EXERCISE BRIEF — Working through the entries below, find how many lines include "dans", then write only that number.
____
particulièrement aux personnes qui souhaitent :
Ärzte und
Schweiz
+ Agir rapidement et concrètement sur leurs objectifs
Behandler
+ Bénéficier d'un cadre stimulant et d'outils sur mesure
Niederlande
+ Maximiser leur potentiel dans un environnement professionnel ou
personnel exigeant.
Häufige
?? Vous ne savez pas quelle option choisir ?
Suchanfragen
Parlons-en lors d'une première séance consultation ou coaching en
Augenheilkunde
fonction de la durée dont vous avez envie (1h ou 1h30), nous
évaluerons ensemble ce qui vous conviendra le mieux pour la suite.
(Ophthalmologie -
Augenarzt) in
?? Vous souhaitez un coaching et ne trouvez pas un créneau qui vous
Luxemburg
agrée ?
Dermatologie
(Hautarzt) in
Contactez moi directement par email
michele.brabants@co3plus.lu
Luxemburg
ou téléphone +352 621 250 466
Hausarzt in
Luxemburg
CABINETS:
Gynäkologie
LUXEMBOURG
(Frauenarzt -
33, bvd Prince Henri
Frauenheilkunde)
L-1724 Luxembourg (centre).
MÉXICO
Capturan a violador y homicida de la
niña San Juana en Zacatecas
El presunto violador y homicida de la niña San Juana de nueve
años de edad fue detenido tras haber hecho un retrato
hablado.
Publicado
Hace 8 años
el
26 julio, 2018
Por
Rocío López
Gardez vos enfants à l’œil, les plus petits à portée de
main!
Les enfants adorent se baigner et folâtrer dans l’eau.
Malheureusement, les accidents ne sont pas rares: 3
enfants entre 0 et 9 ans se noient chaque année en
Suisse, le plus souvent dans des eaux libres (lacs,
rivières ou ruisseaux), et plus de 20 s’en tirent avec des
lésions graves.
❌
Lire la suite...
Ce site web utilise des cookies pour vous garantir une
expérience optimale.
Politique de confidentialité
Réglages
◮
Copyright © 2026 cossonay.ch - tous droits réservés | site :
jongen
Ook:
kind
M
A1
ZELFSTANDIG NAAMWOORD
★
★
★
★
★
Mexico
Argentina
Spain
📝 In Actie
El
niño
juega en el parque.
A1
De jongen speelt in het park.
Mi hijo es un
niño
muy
____
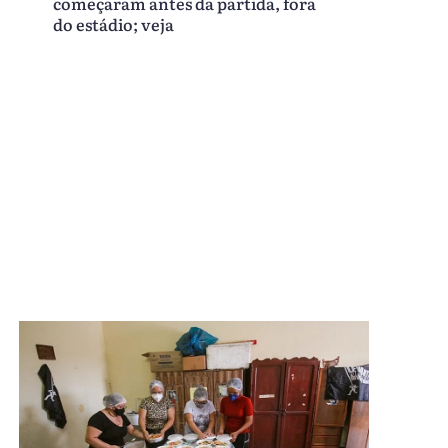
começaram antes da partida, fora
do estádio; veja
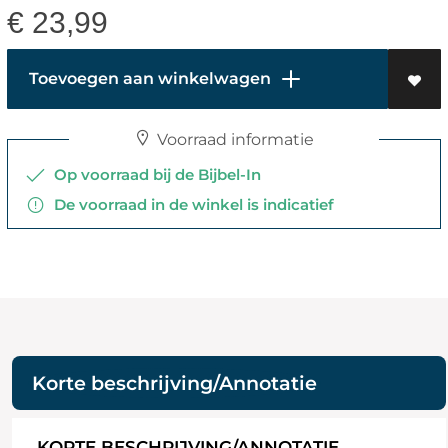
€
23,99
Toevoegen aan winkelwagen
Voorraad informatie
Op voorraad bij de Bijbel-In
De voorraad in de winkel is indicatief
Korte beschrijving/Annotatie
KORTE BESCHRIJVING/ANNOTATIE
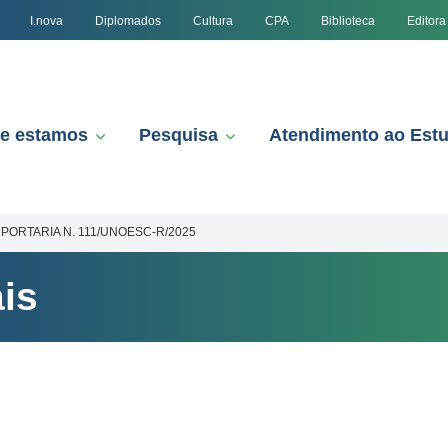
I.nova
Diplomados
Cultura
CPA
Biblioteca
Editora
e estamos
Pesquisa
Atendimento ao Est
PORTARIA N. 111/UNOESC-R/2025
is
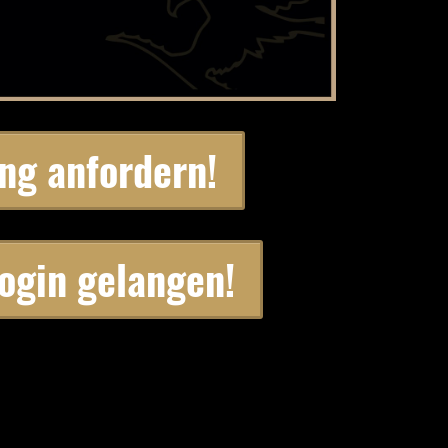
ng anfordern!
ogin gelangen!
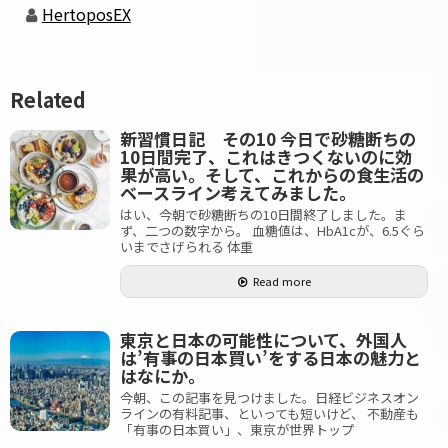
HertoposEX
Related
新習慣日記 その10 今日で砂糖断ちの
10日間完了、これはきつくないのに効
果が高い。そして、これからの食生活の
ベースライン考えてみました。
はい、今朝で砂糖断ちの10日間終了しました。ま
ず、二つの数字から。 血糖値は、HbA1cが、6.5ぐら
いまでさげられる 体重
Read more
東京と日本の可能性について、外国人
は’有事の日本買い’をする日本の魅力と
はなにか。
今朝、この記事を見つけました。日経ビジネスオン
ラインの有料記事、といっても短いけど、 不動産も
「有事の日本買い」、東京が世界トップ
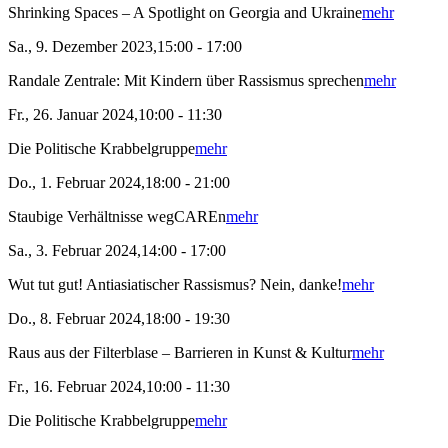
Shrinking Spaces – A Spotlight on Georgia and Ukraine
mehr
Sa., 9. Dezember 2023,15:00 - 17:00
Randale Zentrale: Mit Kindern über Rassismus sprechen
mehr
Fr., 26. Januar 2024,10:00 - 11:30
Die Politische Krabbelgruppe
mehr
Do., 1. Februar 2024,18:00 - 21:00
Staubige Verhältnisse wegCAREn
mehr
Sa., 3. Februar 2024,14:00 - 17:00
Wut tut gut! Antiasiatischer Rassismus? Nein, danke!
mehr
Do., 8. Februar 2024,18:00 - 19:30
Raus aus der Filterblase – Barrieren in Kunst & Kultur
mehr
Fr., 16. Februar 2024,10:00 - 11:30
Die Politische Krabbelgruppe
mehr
____
WRITTEN SOLUTION — 3